# Tips to break up the monotony?



## saunadad (Oct 13, 2021)

Hey y’all. I’m a little more than a month into my new job at a target DC. I work in Inbound, and I’ve mainly been on the dock with a few days in ART here and there.

I don’t hate my job, it’s not too difficult, I have a really good grasp of what my job is and how it relates to the rest of the warehouse. But I just can’t handle the ten hours of monotonous, brainless work. It’s mind numbing doing the same simple task for 10/12 hours straight.

I get it. That’s warehouse work. But do y’all have any tips with improving this part of the job? I’m just trying to work here until I’m done with school, but I don’t want to be hopelessly bored for the rest of my time here.


----------



## InboundDCguy (Oct 14, 2021)

Once you’re past your 90 you could ask to be trained in different departments. Every department is monotonous, but moving between them breaks it up a little and helps time go by faster.


----------



## Luck (Oct 14, 2021)

Thats why Outbound is the best baby! You dont have time to be bored!

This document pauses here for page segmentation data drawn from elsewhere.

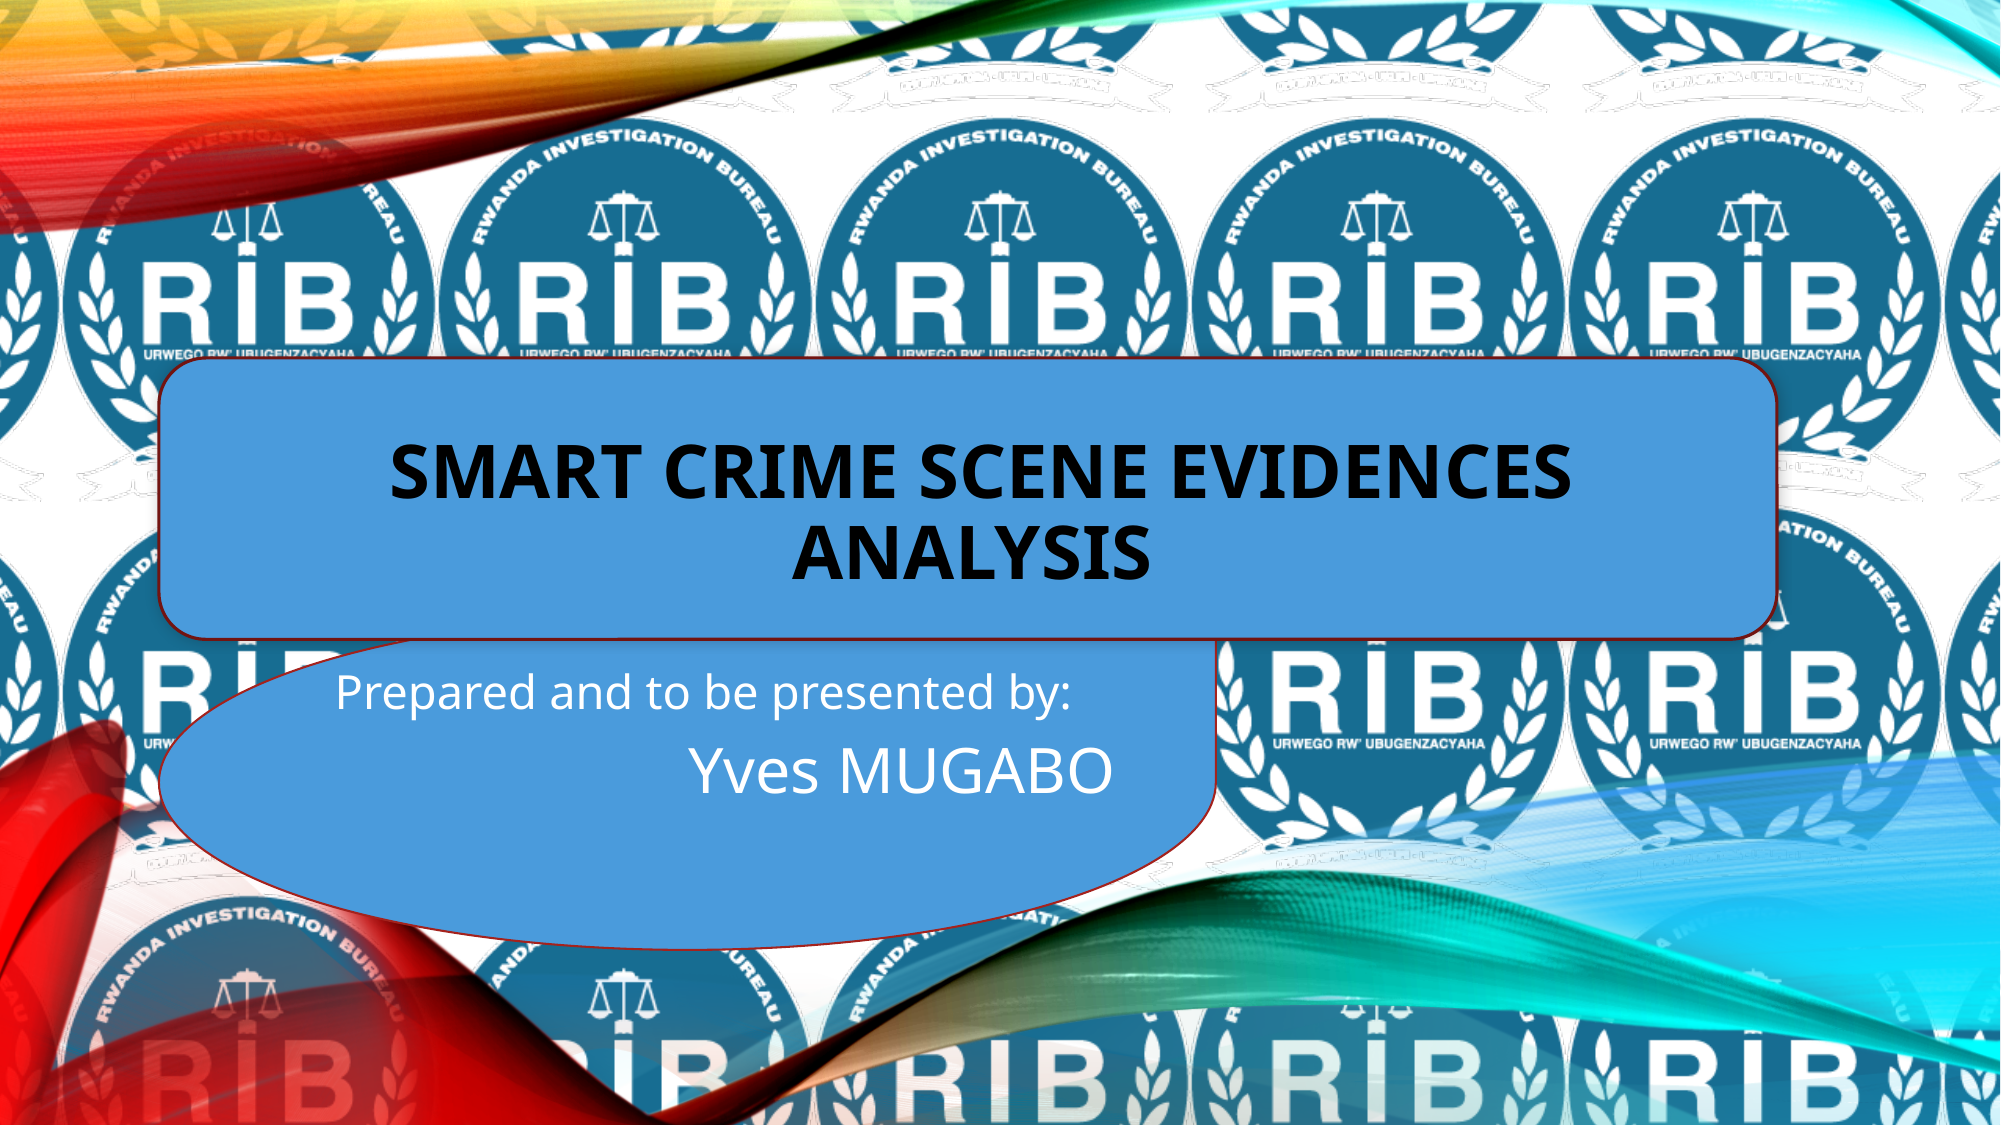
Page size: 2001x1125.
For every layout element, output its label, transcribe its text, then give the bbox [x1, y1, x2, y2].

subtitle Prepared and to be presented by: Yves MUGABO [319, 595, 1484, 817]
text_box [157, 661, 1206, 951]
title SMART CRIME SCENE EVIDENCES ANALYSIS [206, 426, 1757, 660]
text_box [157, 356, 1779, 641]
picture [0, 0, 2001, 1125]
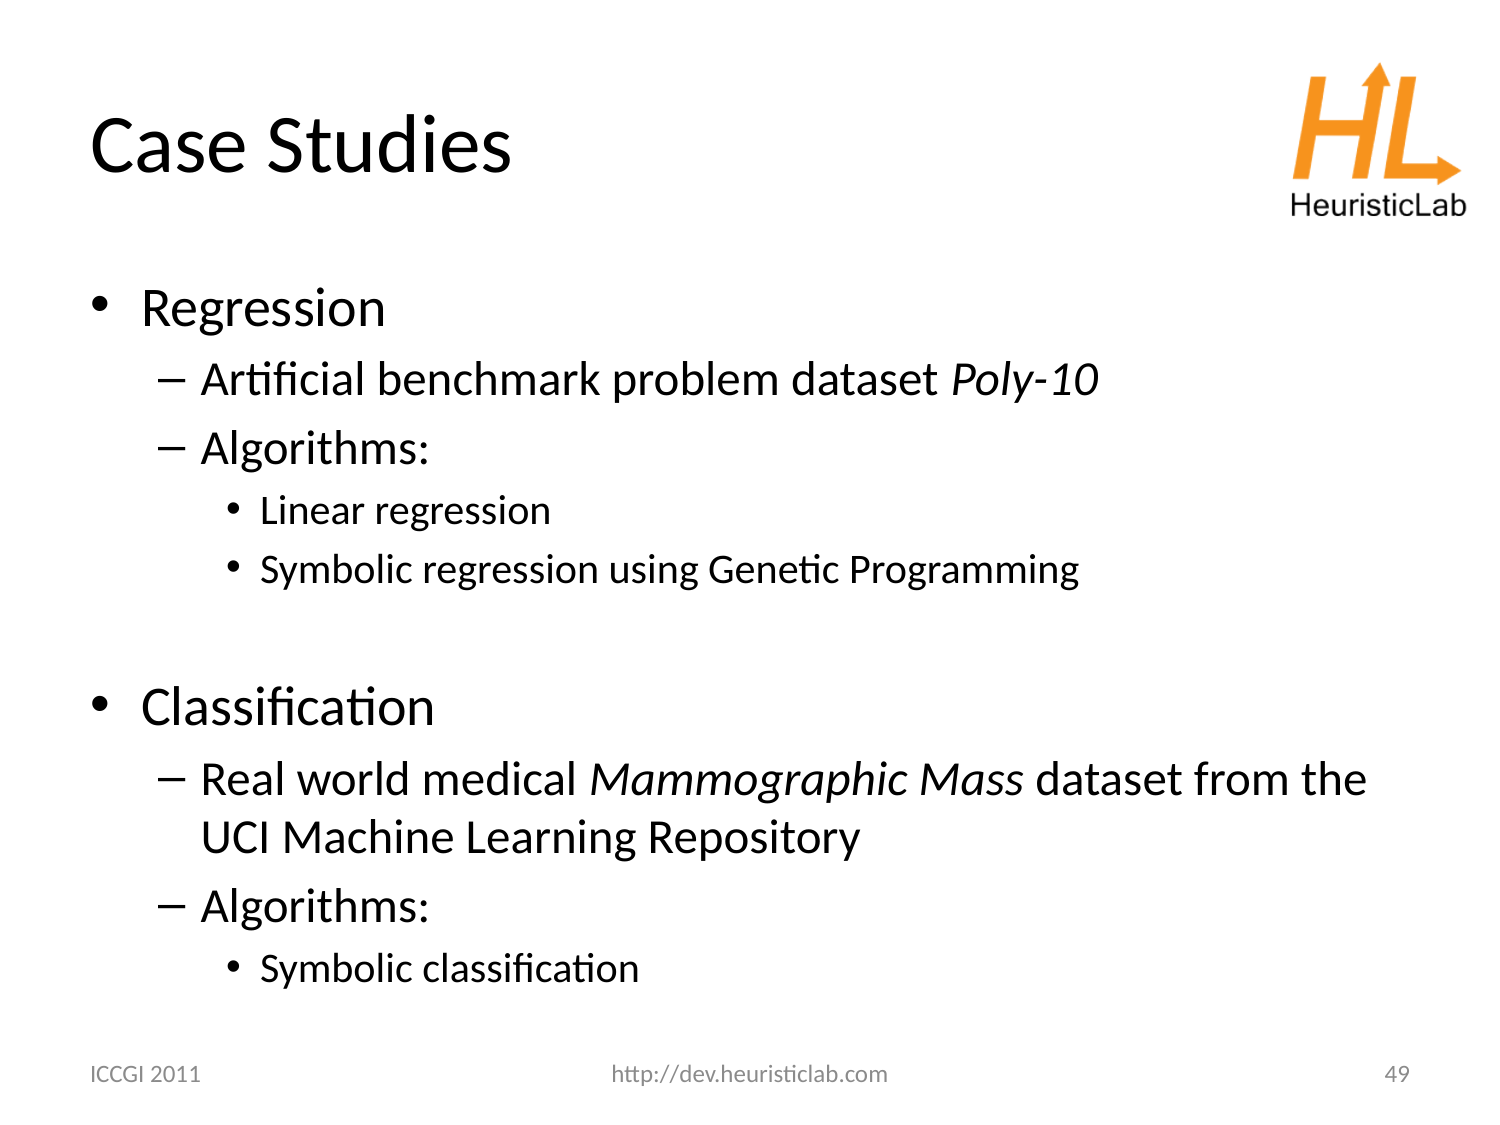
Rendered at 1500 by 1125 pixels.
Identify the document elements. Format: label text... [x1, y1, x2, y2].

slide_number 49 [1074, 1042, 1425, 1103]
slide_number ICCGI 2011 [75, 1042, 425, 1103]
footer http://dev.heuristiclab.com [512, 1042, 988, 1103]
picture [1281, 27, 1474, 244]
title Case Studies [75, 45, 1282, 233]
list Regression Artificial benchmark problem dataset Poly-10 Algorithms: Linear regression Symbolic regression using Genetic Programming Classification Real world medical Mammographic Mass dataset from the UCI Machine Learning Repository Algorithms: Symbolic classification [75, 262, 1425, 1005]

Lol. 
My best advice and what I have always done is just try and pay attention and learn about what other people are doing. 
When you are new its the toughest time, it only gets better from here. 
Just try to understand there is no such thing as a job that isn't monotonous or boring most of the time 😁
Learning to be able to turn off your brain and zone out is a genuine life skill you must start to learn now that you are an adult!
Its the same way runners learn to get into the "tunnel" where they zone everything else out and focus only on moving toward what their eyes are focused on.


----------